The Diocese of Juneau is the smallest Diocese in the United States, with a Catholic population of 10,600, and in some ways one of the larger, 53,000 square miles in area. The Cathedral is undoubtedly the smallest in the U.S. The Diocese is located in the Southeastern Panhandle of the State of Alaska and geographically it is strung out along five hundred miles of islands, peninsulas and fjords in an area where the glaciers literally meet the sea. As is true of almost the entire northwestern coast of the North American continent it is accessible only by air or sea. The primary inter-city means of travel are the Alaska Marine Highway System (the Alaska Ferry) and Alaska Airlines. Small villages are accessed by either smaller bush air services or local ferries. Transportation is at best a “probable” thing; there is a saving in Alaska when one is traveling: “weather permitting.” This is the setting for the Diocese of Juneau.
The allure of Southeast Alaska is its scenic grandeur. This brings the hardy out to hike and camp as well as those who “cruise” through to catch a passing glimpse of Alaska. Most of Southeast Alaska population owes its roots to the Gold Rush influence as the major cities are almost all due to mining activity around the turn of the 20 Century. These were the original “non- native” populations of the region. Today there is a mixture of those coming during or after the Gold Rush and the native Alaskan population of Tlingit and Haida peoples. The Native Alaskan population has become a definite minority in today’s Alaska. Still their art and craft work is becoming highly prized and their cultural values are becoming appreciated. There is a lot of work being done to preserve the native heritage from language to their arts and of course their drumming and dancing. Life in the Southeast is not as harsh as in the rest of Alaska and can be quite satisfying.

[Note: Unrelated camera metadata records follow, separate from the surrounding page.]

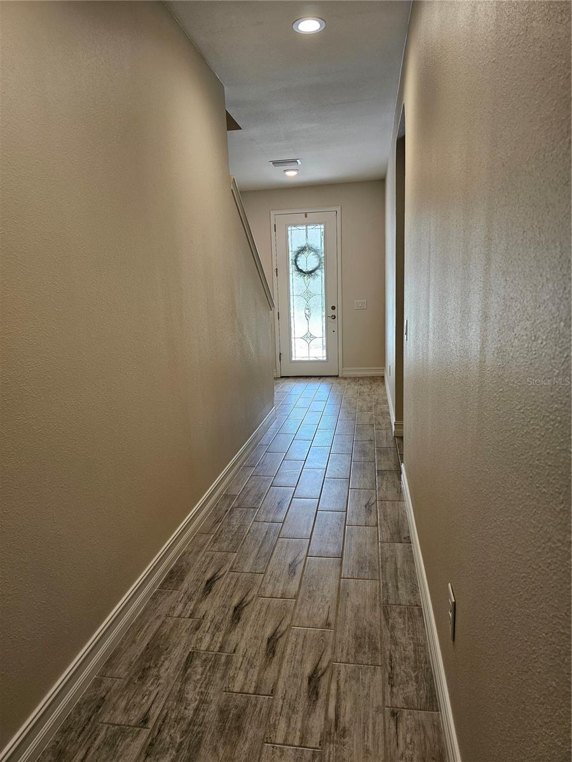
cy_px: 381
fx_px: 507
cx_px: 286
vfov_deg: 73.9
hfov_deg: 58.9
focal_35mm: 23
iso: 125
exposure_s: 1/120
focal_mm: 6.3
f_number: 1.7
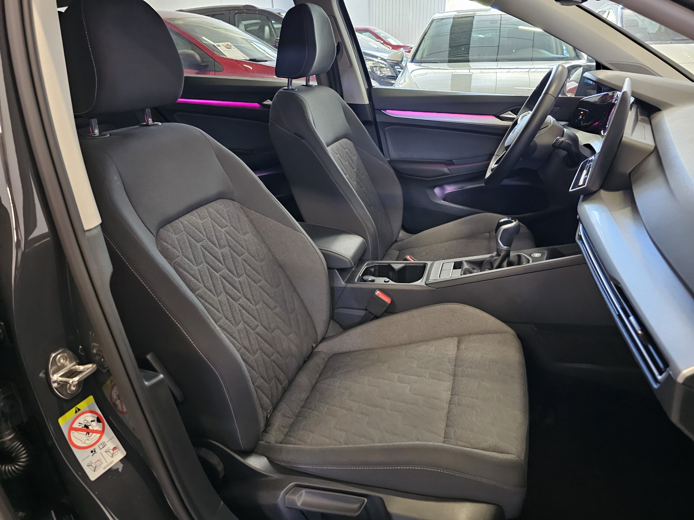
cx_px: 347
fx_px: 461
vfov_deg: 58.9
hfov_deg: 73.9
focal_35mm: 23
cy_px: 260
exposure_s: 1/24
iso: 1250
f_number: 1.7
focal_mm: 6.3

There are opportunities for those who seek out an isolated life in a village or those who are dedicated urbanites in one of three major cities.
The population total of 66,755 from the 2000 census has grown to over 75,000. This is up from the mid-nineties estimated numbers with most of the growth taking place over the first part of the decade. Since about 2005 the growth rate has flattened out due to the diminishing economy and movement of state government to the Anchorage area.. It is difficult at this time to project future economic growth and development. Numerically the Church holds its own at about 10% of the population.
While there is a great grandeur in the numerous fjords and glaciers of the region the geography makes for limited economic opportunities. Since shipment of goods would be cost prohibitive there is no manufacturing industry in Southeast Alaska. Initially populated due to the discovery of gold the later economic engines were to be forestry and fishing. At this time there is very little mining left in the Southeast, most logging has been curtailed and the fishing is annually providing diminishing results. The new primary industry has become tourism with tour ships bringing as many as 10,000 visitors in one day to Southeast cities. Even with a dwindling economy living in Southeast Alaska continues to be an expensive proposition due to high costs of travel for people and freight.